The Colorado Springs City Council on Tuesday unanimously approved ordinances to reel in problem landlords and transferred money to launch construction of the new Pikes Peak Summit House.
Landlords who repeatedly violate city codes will face higher fees.
City officials have said the new ordinances don't target any specific landlords.
But Terry Ragan stands out.
Ragan's apartments - scattered through the city's southeast quadrant - are responsible for most of the city's housing cases and code violations.
His units have been plagued by cockroaches, leaky pipes, bedbugs, mold, shootings, assaults and bogus tenant charges for decades.
The new laws mark the city's first tangible step in 15 years to address those conditions, which have stagnated or worsened in that time.
Ragan did not return a message seeking comment.
Under the new laws, property owners, rather than individual rental units, will be tied to complaints and subsequent investigations.
And while they won't pay for initial inspections or follow-up visits to ensure that a violation is corrected, every third and subsequent visit will cost the owners $100, said Mitch Hammes, the city's neighborhood services manager and head of code enforcement.

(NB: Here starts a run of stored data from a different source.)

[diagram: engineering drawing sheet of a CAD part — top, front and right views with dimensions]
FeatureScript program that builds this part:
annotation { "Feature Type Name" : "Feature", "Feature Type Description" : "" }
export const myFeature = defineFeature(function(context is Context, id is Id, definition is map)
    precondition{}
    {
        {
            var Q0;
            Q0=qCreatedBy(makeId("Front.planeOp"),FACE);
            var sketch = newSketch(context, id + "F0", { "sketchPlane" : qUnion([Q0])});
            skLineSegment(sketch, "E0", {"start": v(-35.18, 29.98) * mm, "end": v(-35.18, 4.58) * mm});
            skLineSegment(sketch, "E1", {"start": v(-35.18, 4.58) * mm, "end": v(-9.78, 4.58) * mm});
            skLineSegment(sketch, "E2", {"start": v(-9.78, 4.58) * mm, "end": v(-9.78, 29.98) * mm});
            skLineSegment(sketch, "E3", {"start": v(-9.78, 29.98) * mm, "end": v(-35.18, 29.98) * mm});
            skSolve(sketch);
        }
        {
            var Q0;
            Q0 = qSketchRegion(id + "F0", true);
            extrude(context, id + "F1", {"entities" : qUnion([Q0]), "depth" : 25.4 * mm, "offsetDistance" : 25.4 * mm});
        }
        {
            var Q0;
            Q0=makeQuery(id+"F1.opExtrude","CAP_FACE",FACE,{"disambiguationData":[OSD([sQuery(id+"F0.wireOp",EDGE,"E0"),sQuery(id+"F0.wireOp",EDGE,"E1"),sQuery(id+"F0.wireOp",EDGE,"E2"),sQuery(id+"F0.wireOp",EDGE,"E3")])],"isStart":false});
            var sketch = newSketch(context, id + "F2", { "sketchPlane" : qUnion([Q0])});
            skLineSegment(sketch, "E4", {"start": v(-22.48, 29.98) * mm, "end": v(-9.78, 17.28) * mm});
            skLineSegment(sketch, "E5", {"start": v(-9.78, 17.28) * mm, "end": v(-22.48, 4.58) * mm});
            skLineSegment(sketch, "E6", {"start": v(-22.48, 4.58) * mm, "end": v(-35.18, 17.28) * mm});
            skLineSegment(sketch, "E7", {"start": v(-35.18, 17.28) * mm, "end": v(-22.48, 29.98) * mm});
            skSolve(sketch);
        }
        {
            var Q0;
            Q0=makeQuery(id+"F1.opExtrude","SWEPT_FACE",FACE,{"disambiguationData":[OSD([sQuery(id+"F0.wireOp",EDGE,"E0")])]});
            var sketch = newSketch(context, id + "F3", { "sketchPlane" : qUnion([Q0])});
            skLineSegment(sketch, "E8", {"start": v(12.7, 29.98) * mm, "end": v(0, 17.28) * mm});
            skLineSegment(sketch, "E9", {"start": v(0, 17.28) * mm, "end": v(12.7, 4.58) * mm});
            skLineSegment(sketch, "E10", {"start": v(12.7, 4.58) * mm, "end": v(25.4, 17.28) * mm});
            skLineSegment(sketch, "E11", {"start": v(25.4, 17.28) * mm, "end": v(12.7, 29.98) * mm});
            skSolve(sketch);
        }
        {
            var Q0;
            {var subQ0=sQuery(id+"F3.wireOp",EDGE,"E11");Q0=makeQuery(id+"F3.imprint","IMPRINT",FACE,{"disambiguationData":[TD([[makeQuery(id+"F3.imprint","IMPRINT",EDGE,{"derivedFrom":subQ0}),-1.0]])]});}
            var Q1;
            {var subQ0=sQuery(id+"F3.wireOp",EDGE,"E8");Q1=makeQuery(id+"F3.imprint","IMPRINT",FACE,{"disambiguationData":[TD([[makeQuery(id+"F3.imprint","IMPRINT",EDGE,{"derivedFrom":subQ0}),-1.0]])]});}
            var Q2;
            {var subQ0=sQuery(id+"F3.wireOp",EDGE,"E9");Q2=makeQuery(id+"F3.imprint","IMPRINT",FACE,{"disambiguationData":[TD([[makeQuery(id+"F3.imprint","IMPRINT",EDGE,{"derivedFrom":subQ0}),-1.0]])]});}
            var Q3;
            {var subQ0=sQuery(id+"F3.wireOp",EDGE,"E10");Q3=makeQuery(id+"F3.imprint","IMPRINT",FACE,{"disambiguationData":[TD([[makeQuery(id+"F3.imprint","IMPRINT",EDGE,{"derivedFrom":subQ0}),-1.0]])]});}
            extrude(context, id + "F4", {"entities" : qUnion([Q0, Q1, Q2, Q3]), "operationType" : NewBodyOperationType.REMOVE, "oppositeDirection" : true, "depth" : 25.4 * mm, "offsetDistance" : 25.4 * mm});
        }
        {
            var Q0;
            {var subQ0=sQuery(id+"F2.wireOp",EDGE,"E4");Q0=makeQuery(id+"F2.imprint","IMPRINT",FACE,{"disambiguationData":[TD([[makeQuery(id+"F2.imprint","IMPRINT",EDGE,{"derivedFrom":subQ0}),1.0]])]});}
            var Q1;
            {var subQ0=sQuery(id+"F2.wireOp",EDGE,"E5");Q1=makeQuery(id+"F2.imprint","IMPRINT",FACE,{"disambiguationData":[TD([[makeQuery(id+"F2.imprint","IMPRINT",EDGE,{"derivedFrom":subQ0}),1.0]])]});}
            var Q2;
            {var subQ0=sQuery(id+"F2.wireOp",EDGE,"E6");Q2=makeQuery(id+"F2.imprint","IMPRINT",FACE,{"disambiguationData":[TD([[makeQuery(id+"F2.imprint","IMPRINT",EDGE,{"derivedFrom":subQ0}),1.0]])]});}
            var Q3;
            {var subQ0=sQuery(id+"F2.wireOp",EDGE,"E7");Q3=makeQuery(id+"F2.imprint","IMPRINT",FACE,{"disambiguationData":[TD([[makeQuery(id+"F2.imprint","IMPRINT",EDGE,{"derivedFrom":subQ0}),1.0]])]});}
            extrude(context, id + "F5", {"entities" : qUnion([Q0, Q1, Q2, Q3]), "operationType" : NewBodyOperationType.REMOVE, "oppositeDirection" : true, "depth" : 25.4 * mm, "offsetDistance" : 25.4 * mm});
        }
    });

Two failures to correct a violation within six months, or five notices to resolve a violation within 12 months, will earn that property owner a designation as a repeat offender, and inspection fees rise to $250, Hammes said.
If a repeat offender holds that status for a year, the owner is deemed a chronic offender, and the fees rise to $500.
The changes provide a financial incentive to follow city code, Hammes said.
The Pikes Peak Summit House, meanwhile, got a $13.5 million appropriation, so construction can start this summer.
Because the work will eradicate most mountaintop parking, a shuttle likely will ferry most people up the mountain starting this summer to avoid excessive traffic on the Pikes Peak Highway.
If imposed, the shuttle mandate would last until the work is done, likely in the fall of 2020.
The $13.5 million comes from the reserves of Pikes Peak-America's Mountain, a city enterprise. It was raised through toll fees and concession sales, said Jack Glavan, enterprise manager. No taxpayer money will go toward the Summit House.
The project will cost up to $50 million, and fundraising for it will begin this summer.